Make no mistake, I'm painstakingly building a portfolio for the long haul. Every stock I've bought has a clear path to rising sales and profits in 2013 and 2014. In almost every instance, I've cautioned that these stocks are quite inexpensive, simply because the near-term results are not as likely to be quite as endearing. So when I see a stock like Ford (NYSE: F) pulling back in the face of a tepid quarterly report, I am simply undeterred. For that matter, a company like Alcoa (NYSE: AA) may struggle under the weight of aluminum prices for a while to come. It's best to assume the most conservative scenarios.
Yet, you can expect me to hang onto these stocks for quite some time. I only sell a stock under one condition: When the investment thesis has been altered. If I am expecting a company to deliver a certain level of sales, margin or profit results, and the company no longer looks set to meet these targets, then I'm a quick-seller.
But even as I sit tight on what I believe to be a solid set of stock picks, I still need to move in step with the changing market dynamics. As I noted earlier, the market's strong recent gains may end in a bout of profit-taking. If so, I'd be wise to deepen the focus on stocks with clear downside support (which axiomatically become harder to find as a market strengthens).
Or, I could take the market's strength as a bullish sign. Indeed, the prospect of a resolution of the European crisis has led many investors to "whistle past the graveyard." Ford's stock action provides clear insight into the current mood: Shares fell 4% on Friday, Jan. 27, in the face of a weak quarter. (Still, I'm already sitting on roughly a 3% gain in my $100,000 Real-Money Portfolio.) But they could have fallen by twice as much if investors were in a less-forgiving mood.

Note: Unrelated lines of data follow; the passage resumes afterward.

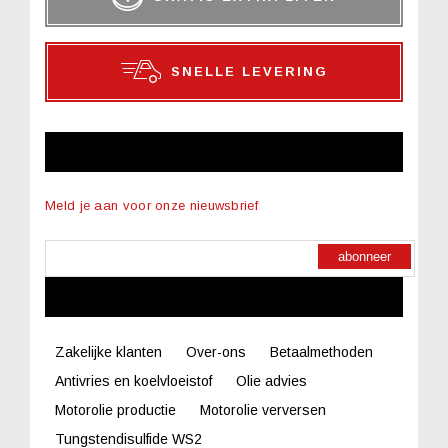
SNELLE LEVERING
NIEUWSBRIEF
Meld je aan voor onze nieuwsbrief
abonneer
LINKS
Zakelijke klanten
Over-ons
Betaalmethoden
Antivries en koelvloeistof
Olie advies
Motorolie productie
Motorolie verversen
Tungstendisulfide WS2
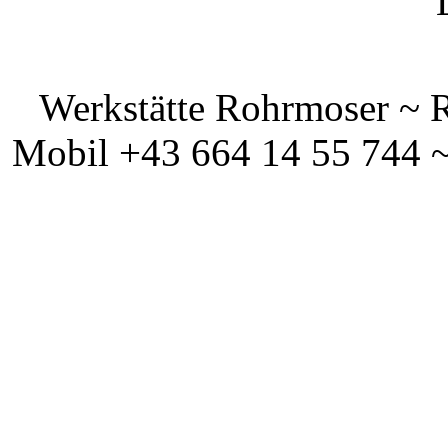
Werkstätte Rohrmoser ~ 
Mobil +43 664 14 55 744 ~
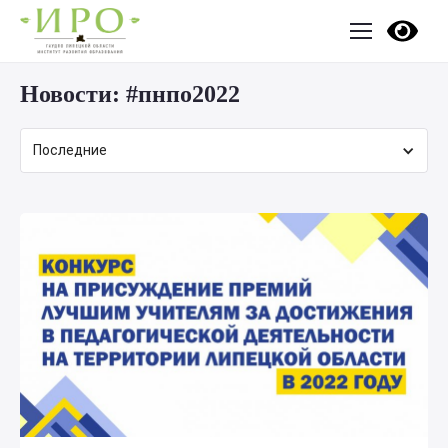
Новости:
#пнпо2022
Последние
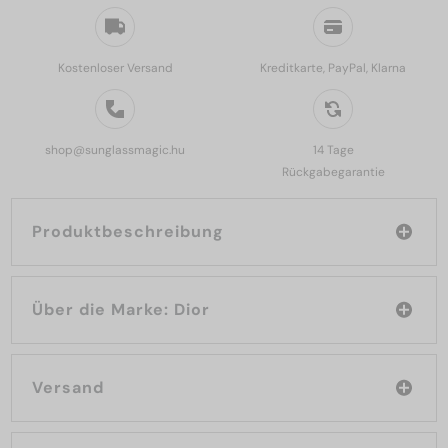
Kostenloser Versand
Kreditkarte, PayPal, Klarna
shop@sunglassmagic.hu
14 Tage
Rückgabegarantie
Produktbeschreibung
Über die Marke: Dior
Versand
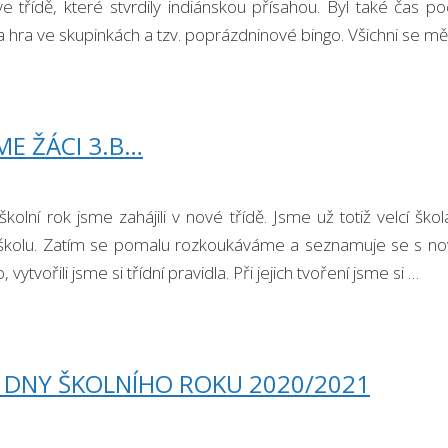
ve třídě, které stvrdily indiánskou přísahou. Byl také čas p
a hra ve skupinkách a tzv. poprázdninové bingo. Všichni se měl
ME ŽÁCI 3.B…
kolní rok jsme zahájili v nové třídě. Jsme už totiž velcí ško
 školu. Zatím se pomalu rozkoukáváme a seznamuje se s 
 vytvořili jsme si třídní pravidla. Při jejich tvoření jsme si …
 DNY ŠKOLNÍHO ROKU 2020/2021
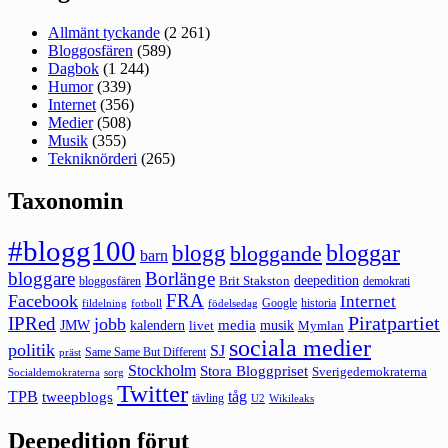
Allmänt tyckande
(2 261)
Bloggosfären
(589)
Dagbok
(1 244)
Humor
(339)
Internet
(356)
Medier
(508)
Musik
(355)
Tekniknörderi
(265)
Taxonomin
#blogg100
bloggar
blogg
bloggande
barn
bloggare
Borlänge
deepedition
Brit Stakston
bloggosfären
demokrati
FRA
Facebook
Internet
Google
historia
fildelning
fotboll
födelsedag
Piratpartiet
IPRed
jobb
kalendern
media
JMW
livet
musik
Mymlan
sociala medier
politik
SJ
Same Same But Different
präst
Stockholm
Stora Bloggpriset
Sverigedemokraterna
sorg
Socialdemokraterna
Twitter
TPB
tåg
tweepblogs
tävling
U2
Wikileaks
Deepedition förut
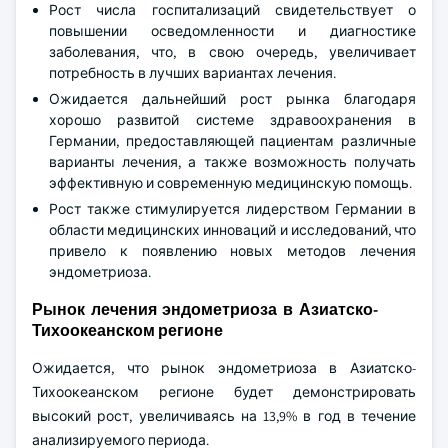
Рост числа госпитализаций свидетельствует о
повышении осведомленности и диагностике
заболевания, что, в свою очередь, увеличивает
потребность в лучших вариантах лечения.
Ожидается дальнейший рост рынка благодаря
хорошо развитой системе здравоохранения в
Германии, предоставляющей пациентам различные
варианты лечения, а также возможность получать
эффективную и современную медицинскую помощь.
Рост также стимулируется лидерством Германии в
области медицинских инноваций и исследований, что
привело к появлению новых методов лечения
эндометриоза.
Рынок лечения эндометриоза в Азиатско-
Тихоокеанском регионе
Ожидается, что рынок эндометриоза в Азиатско-
Тихоокеанском регионе будет демонстрировать
высокий рост, увеличиваясь на 13,9% в год в течение
анализируемого периода.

We also saw this a few weeks ago, when Cree Research (Nasdaq: CREE) -- also a portfolio holding -- went on to rally after delivering weak quarterly guidance. This should have been an excuse for investors to sell. Instead, they see Cree's glass as "half-full" rather than "half-empty." The fact that the U.S. economy grew 2.8% in the fourth quarter of 2011, right in the face of huge headwinds created by a struggling Europe and still-stressed U.S. consumers, gives the impression we may finally be turning a corner.
Indeed the "half-full" view characterizes my current investment stance. The recent gains make me a bit nervous, but the broader market backdrop has a real air of confidence to it. That's why I'll be adding battery-maker Exide Technologies (Nasdaq: XIDE) to my portfolio on Feb. 2. (Remember, you always get two days' advance notice before I buy a stock.)
Exide is a high-risk/high-reward investment that will be atypical for this otherwise conservative portfolio. If the market can simply hold its own in coming weeks and months, then investors will "move out on the risk curve," which means buying trends won't simply be limited to large and stable blue chips.
A well-constructed portfolio needs at least some exposure to smaller, riskier stocks. I'm not changing course from the portfolio I set out to build, but simply making course corrections along the way.
The converse also applies. If the market starts to get choppy, then investors will move back in from the risk curve. In this case, I wouldn't hesitate to sell riskier holdings such as Exide. In effect, you can expect me to stay the course with my blue-chip picks and have a fair bit of turnover in the small cap/high-risk portion of my portfolio.
To be sure, January has given us plenty to digest. A month from now, earnings season will have ended, the European crisis will (presumably) be that much closer to resolution, and investors will be assessing what the economic data points tell us about what to expect for the rest of 2012. That should help dictate the next moves in my $100,000 Real-Money Portfolio.
Disclaimer: David Sterman does not personally hold positions in any securities mentioned in this article. StreetAuthority LLC owns shares of AA, F, CREE, HAS, ZIP in one or more if its “real money” portfolios.